Jennifer A. Stein, MD, PhD
Being on treatment for melanoma still requires physicians to examine their patients for new primary melanomas, which are likely to occur especially in patients on a BRAF inhibitor, according to Jennifer A. Stein, MD, PhD.
Moreover, the skin-related adverse events (AEs) patients experience, regardless of their treatment with a checkpoint inhibitor or with a targeted therapy, also need to be closely monitored and, if necessary, properly managed with topical steroids or antihistamines.
In an interview during the 2017 OncLive®
State of the Science SummitTM
on Melanoma and Immuno-Oncology, Stein, an associate professor of dermatology at New York University School of Medicine in New York, discusses the skin-related AEs for patients on treatment for melanoma, as well as the importance of identifying new primary melanomas.
OncLive®: What did you discuss in your presentation?
: I talked about some of the skin-related AEs with systemic treatment for melanoma, and how to look for new primary melanomas, even in patients who are already on treatment for melanoma.
What are the skin-related AEs?
Patients can get AEs with immunotherapies such as ipilimumab (Yervoy), nivolumab (Opdivo), and pembrolizumab (Keytruda), and there is a set of AEs they can get with the BRAF inhibitors.
With immunotherapy—those checkpoint inhibitors—the most common AE for all organs is rash, and it is actually 1 of the first side effects that pops up in the first weeks to months. Fortunately, most of the time it’s pretty mild, and it can usually be treated just with topical steroids or oral antihistamines. Very rarely, you can have more severe AEs. I spoke about a patient who had bullous pemphigoid or, more severe sometimes, you can get Stevens-Johnson syndrome or toxic epidermal necrolysis.
What are some other rare AEs?
There are severe allergic reactions in which the skin starts to blister and actually peel off. Those can even be life-threatening but, fortunately, they are pretty rare. For the most part, people can get a pretty mild rash that is well controlled, often with just topical creams.
What are the key topics clinicians should cover when educating patients about AEs of immunotherapy?
One thing that’s really important to tell patients about the BRAF inhibitors, and with vemurafenib (Zelboraf) in particular, is that it is extremely photosensitizing—people can get this terrible phototoxic reaction.
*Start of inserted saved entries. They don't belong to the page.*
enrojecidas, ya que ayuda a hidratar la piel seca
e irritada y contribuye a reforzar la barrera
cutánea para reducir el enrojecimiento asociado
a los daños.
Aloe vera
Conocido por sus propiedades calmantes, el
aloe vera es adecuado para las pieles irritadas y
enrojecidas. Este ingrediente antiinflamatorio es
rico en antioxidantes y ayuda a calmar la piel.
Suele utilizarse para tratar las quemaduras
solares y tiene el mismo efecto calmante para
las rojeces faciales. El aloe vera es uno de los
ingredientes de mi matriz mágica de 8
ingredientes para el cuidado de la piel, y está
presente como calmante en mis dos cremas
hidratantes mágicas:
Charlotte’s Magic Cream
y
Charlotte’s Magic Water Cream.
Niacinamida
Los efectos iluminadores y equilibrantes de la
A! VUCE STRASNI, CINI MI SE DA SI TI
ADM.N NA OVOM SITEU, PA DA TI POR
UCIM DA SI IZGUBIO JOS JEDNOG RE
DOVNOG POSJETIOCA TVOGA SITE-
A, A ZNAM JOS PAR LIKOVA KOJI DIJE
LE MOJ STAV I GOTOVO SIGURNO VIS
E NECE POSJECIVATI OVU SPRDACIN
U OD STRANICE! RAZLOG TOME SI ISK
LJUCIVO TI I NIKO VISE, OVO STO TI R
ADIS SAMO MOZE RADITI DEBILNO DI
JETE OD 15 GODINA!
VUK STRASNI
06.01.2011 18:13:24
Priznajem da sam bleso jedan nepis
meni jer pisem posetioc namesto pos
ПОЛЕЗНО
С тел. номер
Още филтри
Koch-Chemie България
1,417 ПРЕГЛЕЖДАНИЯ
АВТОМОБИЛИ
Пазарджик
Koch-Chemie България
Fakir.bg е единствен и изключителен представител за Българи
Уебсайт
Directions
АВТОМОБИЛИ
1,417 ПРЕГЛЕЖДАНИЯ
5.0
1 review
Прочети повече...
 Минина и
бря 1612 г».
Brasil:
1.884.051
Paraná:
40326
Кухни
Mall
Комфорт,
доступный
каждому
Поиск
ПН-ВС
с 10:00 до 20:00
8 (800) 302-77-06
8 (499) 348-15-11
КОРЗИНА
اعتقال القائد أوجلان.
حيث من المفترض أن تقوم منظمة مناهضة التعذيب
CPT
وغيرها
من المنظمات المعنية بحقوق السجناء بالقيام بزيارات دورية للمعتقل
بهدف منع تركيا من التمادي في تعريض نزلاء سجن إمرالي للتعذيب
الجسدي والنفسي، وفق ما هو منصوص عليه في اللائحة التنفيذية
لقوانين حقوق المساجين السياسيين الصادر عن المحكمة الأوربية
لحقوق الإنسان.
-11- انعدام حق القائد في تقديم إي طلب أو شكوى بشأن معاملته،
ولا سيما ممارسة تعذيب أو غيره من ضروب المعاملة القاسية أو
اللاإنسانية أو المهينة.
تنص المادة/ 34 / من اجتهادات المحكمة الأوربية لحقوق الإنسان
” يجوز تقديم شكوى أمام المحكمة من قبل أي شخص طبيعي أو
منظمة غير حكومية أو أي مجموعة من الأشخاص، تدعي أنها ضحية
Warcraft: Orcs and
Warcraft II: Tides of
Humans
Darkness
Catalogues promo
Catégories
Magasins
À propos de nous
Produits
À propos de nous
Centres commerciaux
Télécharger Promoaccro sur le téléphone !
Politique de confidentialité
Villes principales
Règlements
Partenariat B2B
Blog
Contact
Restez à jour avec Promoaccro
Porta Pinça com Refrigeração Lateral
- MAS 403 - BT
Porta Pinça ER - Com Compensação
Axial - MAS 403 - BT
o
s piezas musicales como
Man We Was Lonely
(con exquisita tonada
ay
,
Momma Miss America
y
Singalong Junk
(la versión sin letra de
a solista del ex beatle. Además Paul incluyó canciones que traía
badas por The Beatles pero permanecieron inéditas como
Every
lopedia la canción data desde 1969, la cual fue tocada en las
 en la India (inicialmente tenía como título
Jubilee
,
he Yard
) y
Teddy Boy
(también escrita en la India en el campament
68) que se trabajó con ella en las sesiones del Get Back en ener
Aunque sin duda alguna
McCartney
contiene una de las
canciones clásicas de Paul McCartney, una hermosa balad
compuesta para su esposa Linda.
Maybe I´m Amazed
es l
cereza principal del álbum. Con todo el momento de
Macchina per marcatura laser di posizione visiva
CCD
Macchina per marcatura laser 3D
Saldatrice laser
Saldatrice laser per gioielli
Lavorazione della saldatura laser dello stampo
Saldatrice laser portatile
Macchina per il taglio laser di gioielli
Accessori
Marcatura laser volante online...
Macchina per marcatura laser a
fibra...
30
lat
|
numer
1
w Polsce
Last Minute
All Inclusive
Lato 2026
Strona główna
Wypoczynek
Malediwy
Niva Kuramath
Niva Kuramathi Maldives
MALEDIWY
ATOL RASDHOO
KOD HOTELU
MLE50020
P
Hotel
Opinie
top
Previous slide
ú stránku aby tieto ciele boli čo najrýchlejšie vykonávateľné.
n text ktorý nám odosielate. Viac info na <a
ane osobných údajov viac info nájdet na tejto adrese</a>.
They become so sensitive to the sun that their skin blisters, so you need to make sure these patients are practicing really good sun protection while they are on vemurafenib.
What other AEs can occur with targeted therapies?
With the BRAF inhibitors, patients can get new skin cancers, especially squamous cell carcinomas. They sometimes get a subtype of squamous cell carcinomas called keratoacanthomas. They are not very aggressive squamous cells; they grow quickly and can sometimes go away completely on their own. You never know which ones are going to, though, so normally we just scrape them off and make sure they’re completely gone.
We usually see this in patients in whom you generally would expect to see squamous cell carcinomas, so that would be older patients; people with light skin; people who have had a lot of sun exposure; and especially patients who had squamous cell carcinomas before they went on the drug.